***** Entries supplied *****
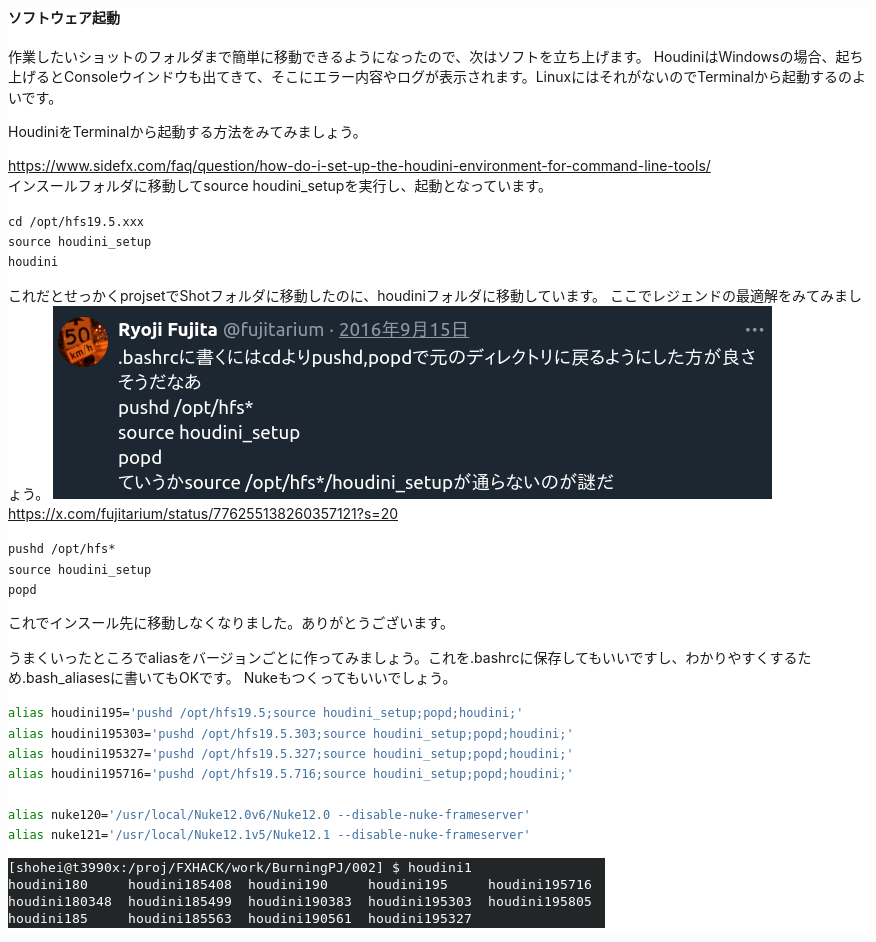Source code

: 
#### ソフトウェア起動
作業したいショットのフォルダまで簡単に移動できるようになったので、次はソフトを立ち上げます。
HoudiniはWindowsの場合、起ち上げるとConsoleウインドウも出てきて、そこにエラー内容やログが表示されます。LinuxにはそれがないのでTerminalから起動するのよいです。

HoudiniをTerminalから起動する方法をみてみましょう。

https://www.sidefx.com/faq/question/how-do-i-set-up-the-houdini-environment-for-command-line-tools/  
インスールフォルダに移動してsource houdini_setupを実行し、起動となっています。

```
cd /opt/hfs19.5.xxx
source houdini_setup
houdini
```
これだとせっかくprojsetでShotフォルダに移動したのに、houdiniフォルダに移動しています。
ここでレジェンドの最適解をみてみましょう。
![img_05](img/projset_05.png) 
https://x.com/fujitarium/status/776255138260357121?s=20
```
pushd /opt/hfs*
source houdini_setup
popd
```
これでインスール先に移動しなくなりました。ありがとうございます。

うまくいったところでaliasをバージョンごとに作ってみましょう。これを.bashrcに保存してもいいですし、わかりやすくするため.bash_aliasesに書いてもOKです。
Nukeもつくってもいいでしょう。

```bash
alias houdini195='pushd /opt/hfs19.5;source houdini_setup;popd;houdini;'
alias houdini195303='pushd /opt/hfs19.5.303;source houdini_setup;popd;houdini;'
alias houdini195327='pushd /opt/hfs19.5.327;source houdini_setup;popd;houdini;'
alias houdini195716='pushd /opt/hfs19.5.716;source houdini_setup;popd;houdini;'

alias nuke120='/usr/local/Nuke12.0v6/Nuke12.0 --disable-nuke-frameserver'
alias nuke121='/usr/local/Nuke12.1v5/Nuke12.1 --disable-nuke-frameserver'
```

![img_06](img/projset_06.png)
*****
***** Entries supplied *****
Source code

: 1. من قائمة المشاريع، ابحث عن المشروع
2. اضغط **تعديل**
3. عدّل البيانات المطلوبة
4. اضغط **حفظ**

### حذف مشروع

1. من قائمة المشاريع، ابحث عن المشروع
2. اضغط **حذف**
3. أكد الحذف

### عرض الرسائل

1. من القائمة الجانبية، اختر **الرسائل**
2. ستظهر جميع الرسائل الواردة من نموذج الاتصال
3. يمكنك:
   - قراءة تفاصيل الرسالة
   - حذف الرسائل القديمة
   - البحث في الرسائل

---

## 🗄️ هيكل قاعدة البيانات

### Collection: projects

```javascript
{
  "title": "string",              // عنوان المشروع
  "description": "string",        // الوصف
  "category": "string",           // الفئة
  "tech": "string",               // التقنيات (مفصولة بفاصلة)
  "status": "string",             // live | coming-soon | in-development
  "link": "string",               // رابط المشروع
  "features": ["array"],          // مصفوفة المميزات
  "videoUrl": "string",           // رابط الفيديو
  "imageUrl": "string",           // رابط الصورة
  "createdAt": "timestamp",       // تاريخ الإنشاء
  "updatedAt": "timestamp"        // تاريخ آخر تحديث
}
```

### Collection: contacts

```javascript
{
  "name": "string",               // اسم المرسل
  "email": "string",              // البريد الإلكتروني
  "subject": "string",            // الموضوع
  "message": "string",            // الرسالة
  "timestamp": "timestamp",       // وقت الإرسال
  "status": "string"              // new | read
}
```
*****
***** Entries supplied *****
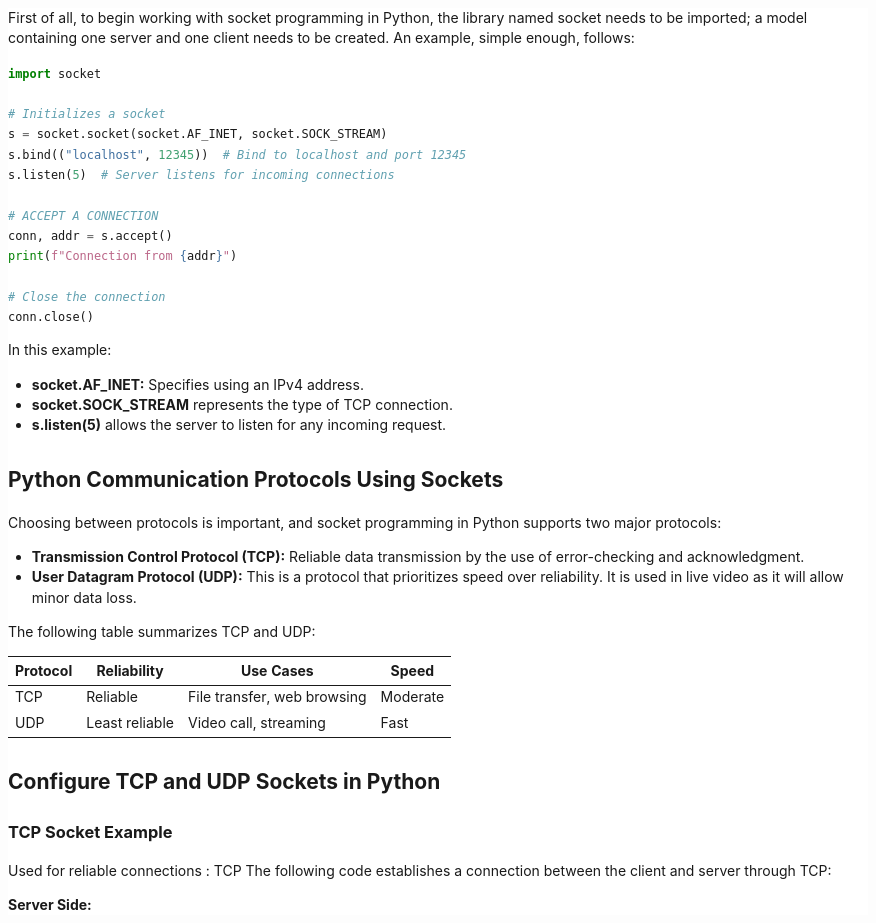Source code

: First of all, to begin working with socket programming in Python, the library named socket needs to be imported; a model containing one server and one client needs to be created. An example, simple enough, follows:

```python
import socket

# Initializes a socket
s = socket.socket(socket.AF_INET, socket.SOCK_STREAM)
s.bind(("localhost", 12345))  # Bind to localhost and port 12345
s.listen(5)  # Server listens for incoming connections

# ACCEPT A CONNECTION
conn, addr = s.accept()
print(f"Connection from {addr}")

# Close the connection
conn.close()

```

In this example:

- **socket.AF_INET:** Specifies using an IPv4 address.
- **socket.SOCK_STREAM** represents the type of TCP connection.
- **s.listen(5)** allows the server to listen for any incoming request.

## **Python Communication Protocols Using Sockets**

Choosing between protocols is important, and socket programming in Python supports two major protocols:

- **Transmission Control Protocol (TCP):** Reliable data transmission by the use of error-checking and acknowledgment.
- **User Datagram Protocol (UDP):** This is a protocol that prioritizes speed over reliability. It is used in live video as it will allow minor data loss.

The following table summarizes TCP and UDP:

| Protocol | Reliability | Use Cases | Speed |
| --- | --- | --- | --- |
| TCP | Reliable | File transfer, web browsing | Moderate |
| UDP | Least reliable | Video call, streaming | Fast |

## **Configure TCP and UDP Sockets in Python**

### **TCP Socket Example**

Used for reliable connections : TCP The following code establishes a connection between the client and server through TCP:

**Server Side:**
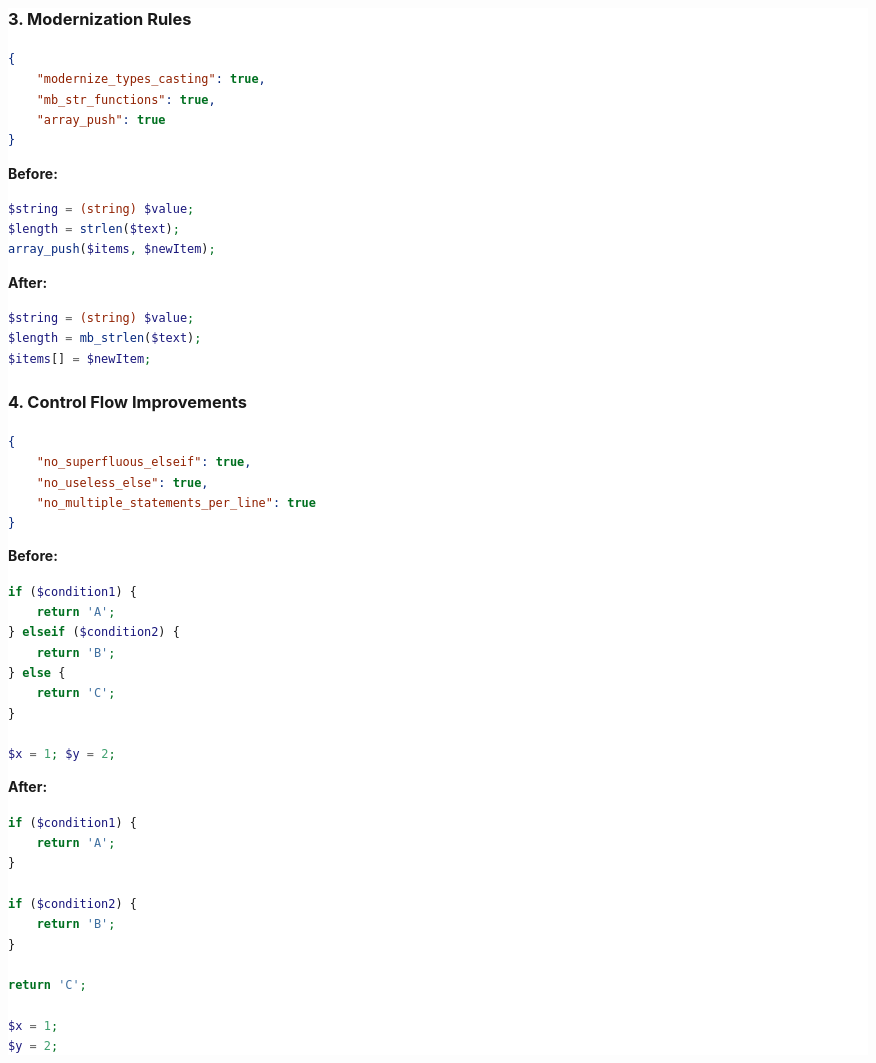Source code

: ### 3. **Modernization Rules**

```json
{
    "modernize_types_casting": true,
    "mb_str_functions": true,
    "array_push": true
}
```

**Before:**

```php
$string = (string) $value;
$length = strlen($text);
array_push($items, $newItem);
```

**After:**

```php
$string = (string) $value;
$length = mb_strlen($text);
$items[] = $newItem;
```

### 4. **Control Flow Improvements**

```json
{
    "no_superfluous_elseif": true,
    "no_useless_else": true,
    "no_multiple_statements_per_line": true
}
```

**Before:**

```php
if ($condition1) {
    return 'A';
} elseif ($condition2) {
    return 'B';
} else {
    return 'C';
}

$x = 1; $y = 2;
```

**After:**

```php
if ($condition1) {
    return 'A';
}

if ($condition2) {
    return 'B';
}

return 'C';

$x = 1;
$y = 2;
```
*****
- Goal of the exercise -
Copy each line in the entries above where "disable" turns up.

- Task solution -
alias nuke120='/usr/local/Nuke12.0v6/Nuke12.0 --disable-nuke-frameserver'
alias nuke121='/usr/local/Nuke12.1v5/Nuke12.1 --disable-nuke-frameserver'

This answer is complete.